Start of Records to use
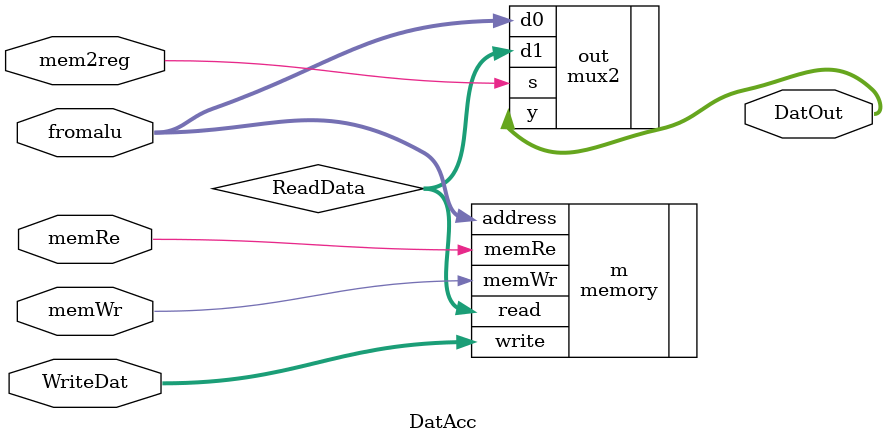
<source format=v>
module DatAcc(fromalu, WriteDat, memWr, memRe, mem2reg, DatOut);
input [31:0] fromalu, WriteDat;
input memWr, memRe, mem2reg;
output [31:0] DatOut;
wire [31:0] ReadData;

memory m(.address(fromalu), .write(WriteDat),
	 .memWr(memWr), .memRe(memRe), .read(ReadData));

mux2 out(.d0(fromalu), .d1(ReadData), .s(mem2reg), .y(DatOut));

endmodule
</source>
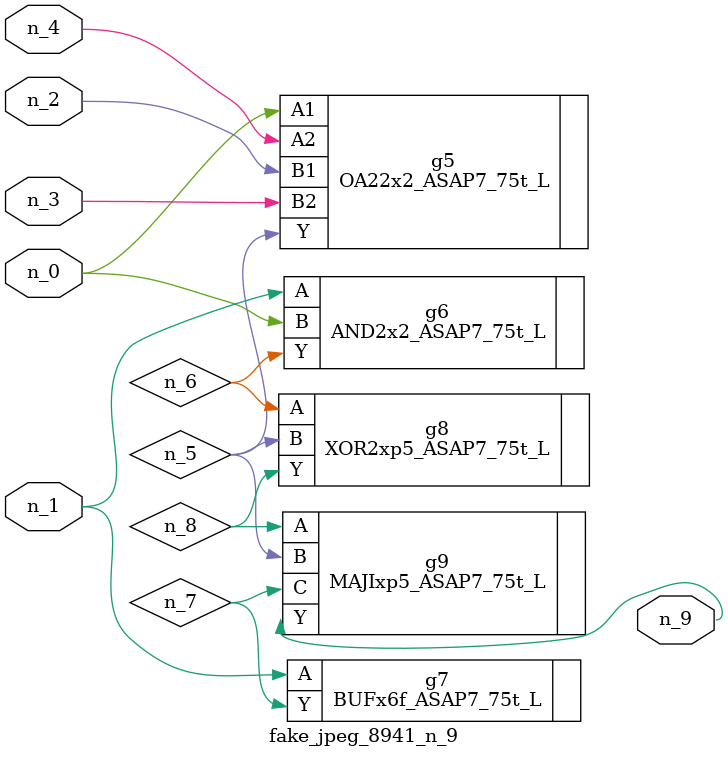
<source format=v>
module fake_jpeg_8941_n_9 (n_3, n_2, n_1, n_0, n_4, n_9);

input n_3;
input n_2;
input n_1;
input n_0;
input n_4;

output n_9;

wire n_8;
wire n_6;
wire n_5;
wire n_7;

OA22x2_ASAP7_75t_L g5 ( 
.A1(n_0),
.A2(n_4),
.B1(n_2),
.B2(n_3),
.Y(n_5)
);

AND2x2_ASAP7_75t_L g6 ( 
.A(n_1),
.B(n_0),
.Y(n_6)
);

BUFx6f_ASAP7_75t_L g7 ( 
.A(n_1),
.Y(n_7)
);

XOR2xp5_ASAP7_75t_L g8 ( 
.A(n_6),
.B(n_5),
.Y(n_8)
);

MAJIxp5_ASAP7_75t_L g9 ( 
.A(n_8),
.B(n_5),
.C(n_7),
.Y(n_9)
);


endmodule
</source>
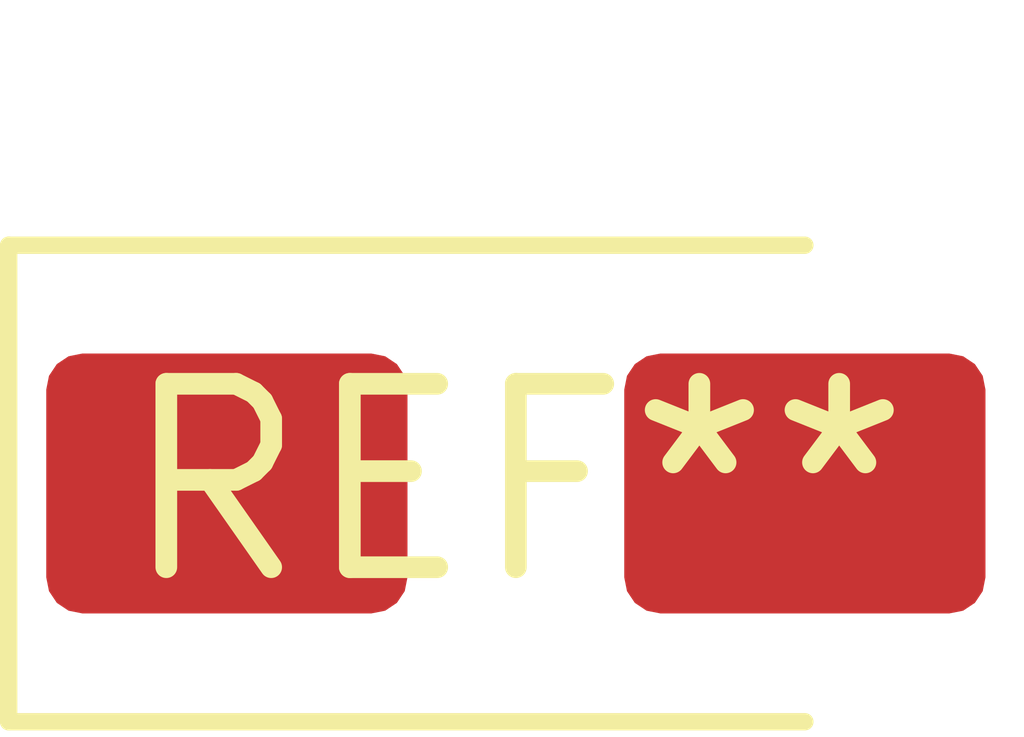
<source format=kicad_pcb>
(kicad_pcb (version 20240108) (generator pcbnew)

  (general
    (thickness 1.6)
  )

  (paper "A4")
  (layers
    (0 "F.Cu" signal)
    (31 "B.Cu" signal)
    (32 "B.Adhes" user "B.Adhesive")
    (33 "F.Adhes" user "F.Adhesive")
    (34 "B.Paste" user)
    (35 "F.Paste" user)
    (36 "B.SilkS" user "B.Silkscreen")
    (37 "F.SilkS" user "F.Silkscreen")
    (38 "B.Mask" user)
    (39 "F.Mask" user)
    (40 "Dwgs.User" user "User.Drawings")
    (41 "Cmts.User" user "User.Comments")
    (42 "Eco1.User" user "User.Eco1")
    (43 "Eco2.User" user "User.Eco2")
    (44 "Edge.Cuts" user)
    (45 "Margin" user)
    (46 "B.CrtYd" user "B.Courtyard")
    (47 "F.CrtYd" user "F.Courtyard")
    (48 "B.Fab" user)
    (49 "F.Fab" user)
    (50 "User.1" user)
    (51 "User.2" user)
    (52 "User.3" user)
    (53 "User.4" user)
    (54 "User.5" user)
    (55 "User.6" user)
    (56 "User.7" user)
    (57 "User.8" user)
    (58 "User.9" user)
  )

  (setup
    (pad_to_mask_clearance 0)
    (pcbplotparams
      (layerselection 0x00010fc_ffffffff)
      (plot_on_all_layers_selection 0x0000000_00000000)
      (disableapertmacros false)
      (usegerberextensions false)
      (usegerberattributes false)
      (usegerberadvancedattributes false)
      (creategerberjobfile false)
      (dashed_line_dash_ratio 12.000000)
      (dashed_line_gap_ratio 3.000000)
      (svgprecision 4)
      (plotframeref false)
      (viasonmask false)
      (mode 1)
      (useauxorigin false)
      (hpglpennumber 1)
      (hpglpenspeed 20)
      (hpglpendiameter 15.000000)
      (dxfpolygonmode false)
      (dxfimperialunits false)
      (dxfusepcbnewfont false)
      (psnegative false)
      (psa4output false)
      (plotreference false)
      (plotvalue false)
      (plotinvisibletext false)
      (sketchpadsonfab false)
      (subtractmaskfromsilk false)
      (outputformat 1)
      (mirror false)
      (drillshape 1)
      (scaleselection 1)
      (outputdirectory "")
    )
  )

  (net 0 "")

  (footprint "D_SMA" (layer "F.Cu") (at 0 0))

)

</source>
End of Records to use
Problem details: Retype every entry exactly as written. Leave the pictures out.

Worked solution:
<source format=v>
module DatAcc(fromalu, WriteDat, memWr, memRe, mem2reg, DatOut);
input [31:0] fromalu, WriteDat;
input memWr, memRe, mem2reg;
output [31:0] DatOut;
wire [31:0] ReadData;

memory m(.address(fromalu), .write(WriteDat),
	 .memWr(memWr), .memRe(memRe), .read(ReadData));

mux2 out(.d0(fromalu), .d1(ReadData), .s(mem2reg), .y(DatOut));

endmodule
</source>
<source format=v>
module fake_jpeg_8941_n_9 (n_3, n_2, n_1, n_0, n_4, n_9);

input n_3;
input n_2;
input n_1;
input n_0;
input n_4;

output n_9;

wire n_8;
wire n_6;
wire n_5;
wire n_7;

OA22x2_ASAP7_75t_L g5 ( 
.A1(n_0),
.A2(n_4),
.B1(n_2),
.B2(n_3),
.Y(n_5)
);

AND2x2_ASAP7_75t_L g6 ( 
.A(n_1),
.B(n_0),
.Y(n_6)
);

BUFx6f_ASAP7_75t_L g7 ( 
.A(n_1),
.Y(n_7)
);

XOR2xp5_ASAP7_75t_L g8 ( 
.A(n_6),
.B(n_5),
.Y(n_8)
);

MAJIxp5_ASAP7_75t_L g9 ( 
.A(n_8),
.B(n_5),
.C(n_7),
.Y(n_9)
);


endmodule
</source>
<source format=kicad_pcb>
(kicad_pcb (version 20240108) (generator pcbnew)

  (general
    (thickness 1.6)
  )

  (paper "A4")
  (layers
    (0 "F.Cu" signal)
    (31 "B.Cu" signal)
    (32 "B.Adhes" user "B.Adhesive")
    (33 "F.Adhes" user "F.Adhesive")
    (34 "B.Paste" user)
    (35 "F.Paste" user)
    (36 "B.SilkS" user "B.Silkscreen")
    (37 "F.SilkS" user "F.Silkscreen")
    (38 "B.Mask" user)
    (39 "F.Mask" user)
    (40 "Dwgs.User" user "User.Drawings")
    (41 "Cmts.User" user "User.Comments")
    (42 "Eco1.User" user "User.Eco1")
    (43 "Eco2.User" user "User.Eco2")
    (44 "Edge.Cuts" user)
    (45 "Margin" user)
    (46 "B.CrtYd" user "B.Courtyard")
    (47 "F.CrtYd" user "F.Courtyard")
    (48 "B.Fab" user)
    (49 "F.Fab" user)
    (50 "User.1" user)
    (51 "User.2" user)
    (52 "User.3" user)
    (53 "User.4" user)
    (54 "User.5" user)
    (55 "User.6" user)
    (56 "User.7" user)
    (57 "User.8" user)
    (58 "User.9" user)
  )

  (setup
    (pad_to_mask_clearance 0)
    (pcbplotparams
      (layerselection 0x00010fc_ffffffff)
      (plot_on_all_layers_selection 0x0000000_00000000)
      (disableapertmacros false)
      (usegerberextensions false)
      (usegerberattributes false)
      (usegerberadvancedattributes false)
      (creategerberjobfile false)
      (dashed_line_dash_ratio 12.000000)
      (dashed_line_gap_ratio 3.000000)
      (svgprecision 4)
      (plotframeref false)
      (viasonmask false)
      (mode 1)
      (useauxorigin false)
      (hpglpennumber 1)
      (hpglpenspeed 20)
      (hpglpendiameter 15.000000)
      (dxfpolygonmode false)
      (dxfimperialunits false)
      (dxfusepcbnewfont false)
      (psnegative false)
      (psa4output false)
      (plotreference false)
      (plotvalue false)
      (plotinvisibletext false)
      (sketchpadsonfab false)
      (subtractmaskfromsilk false)
      (outputformat 1)
      (mirror false)
      (drillshape 1)
      (scaleselection 1)
      (outputdirectory "")
    )
  )

  (net 0 "")

  (footprint "D_SMA" (layer "F.Cu") (at 0 0))

)

</source>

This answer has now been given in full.